Moins de neige, c’est aussi moins d’eau dans les rivières. «En 2050, les affluents non méditerranéens du Rhône (Saône, Loue, Ognon…) perdraient 20 à 50% d’eau en été et en automne, et jusqu'à 75% en été pour l’Isère et la Durance. Les fleuves du Languedoc-Roussillon pourraient perdre 30 à 80% de débit en 2080.»

Les rivières les plus touchées devraient être celles des bassins côtiers du Languedoc. A certaines époques de l’année, l’Agly, l’Aude, la Têt ou le Tech pourraient connaître des déficits pouvant atteindre 80%.

Mais le réchauffement climatique ne perturbera pas seulement les milieux aquatiques.

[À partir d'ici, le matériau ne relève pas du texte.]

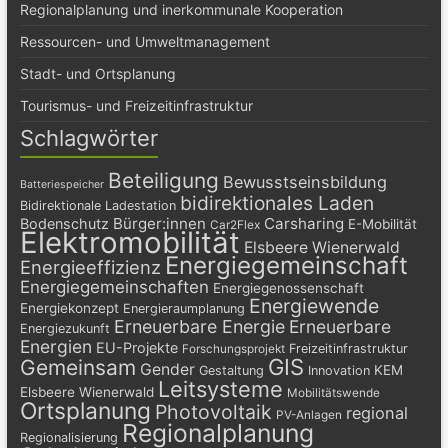
Regionalplanung und inerkommunale Kooperation
Ressourcen- und Umweltmanagement
Stadt- und Ortsplanung
Tourismus- und Freizeitinfrastruktur
Schlagwörter
Beteiligung
Bewusstseinsbildung
Batteriespeicher
bidirektionales Laden
Bidirektionale Ladestation
Bürger:innen
Carsharing
Bodenschutz
E-Mobilität
Car2Flex
Elektromobilität
Elsbeere Wienerwald
Energiegemeinschaft
Energieeffizienz
Energiegemeinschaften
Energiegenossenschaft
Energiewende
Energiekonzept
Energieraumplanung
Erneuerbare Energie
Erneuerbare
Energiezukunft
Energien
EU-Projekte
Freizeitinfrastruktur
Forschungsprojekt
GIS
Gemeinsam
Gender
KEM
Gestaltung
Innovation
Leitsysteme
Elsbeere Wienerwald
Mobilitätswende
Ortsplanung
Photovoltaik
regional
PV-Anlagen
Regionalplanung
Regionalisierung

Les végétaux seront touchés de plein fouet par la montée des températures. L’évapotranspiration s’accroissant, elle avancera en saison les manques d’eau en agriculture et les accentuera par assèchement des sols.

A l’échelle du bassin RMC, les scientifiques situent la montée des températures en moyenne annuelle entre 1 et 2°C d’ici 2030, puis de 3 à 6°C à l’horizon 2080.

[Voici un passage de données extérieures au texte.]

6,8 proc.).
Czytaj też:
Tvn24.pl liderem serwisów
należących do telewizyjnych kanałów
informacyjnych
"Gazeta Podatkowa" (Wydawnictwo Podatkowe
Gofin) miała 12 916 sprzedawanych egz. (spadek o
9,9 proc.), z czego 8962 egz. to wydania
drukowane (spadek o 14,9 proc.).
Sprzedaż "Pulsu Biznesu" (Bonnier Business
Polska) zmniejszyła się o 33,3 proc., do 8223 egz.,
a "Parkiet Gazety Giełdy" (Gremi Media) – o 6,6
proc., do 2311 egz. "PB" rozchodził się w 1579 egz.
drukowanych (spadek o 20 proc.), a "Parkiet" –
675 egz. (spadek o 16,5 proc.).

Sur les bassins côtiers, les scénarios optimistes annoncent +3°C d’augmentation moyenne d’ici 2080. Une pointe à +10°C au mois d’août est même envisagée.

Affectés par une baisse de la recharge, les aquifères littoraux pourraient être aussi menacés de salinisation due à l’élévation du niveau de la mer. «En effet, il est vraisemblable que la Méditerranée montera sans qu’il soit encore possible préciser de quelle hauteur.»

Les faunes marine et lacustre seront, elles aussi, affectées par ces phénomènes. Les poissons d’eau douce et d’eau de mer seront fortement perturbés. «En 30 ans, les eaux du Rhône se sont déjà réchauffées de 2°C à son embouchure en été. Seules les cours d’eau comme l’Isère, l’Arve ou le Rhône amont pourraient être moins touchés du fait de l’influence des glaciers, tant qu’ils fondent. Les aires de répartition des poissons vont se déplacer vers le nord et en altitude. La truite fario et le chabot, notamment, verraient leur aire régresser sévèrement.»

La Méditerranée pourrait se réchauffer de 3°C d’ici 2080 et s’acidifiera (pH tombant de 8,1 actuellement à 7,7 en 2100 par dilution de CO2, ce qui représente une menace pour le calcaire des coquilles et des squelettes des équinidés).

Sur 75 espèces de poissons endémiques, 50 verraient leurs habitats fragmentés ou réduits et 14 disparaitront probablement. Enfin, le littoral languedocien connaîtra des risques d’érosion et de submersion encore accrus.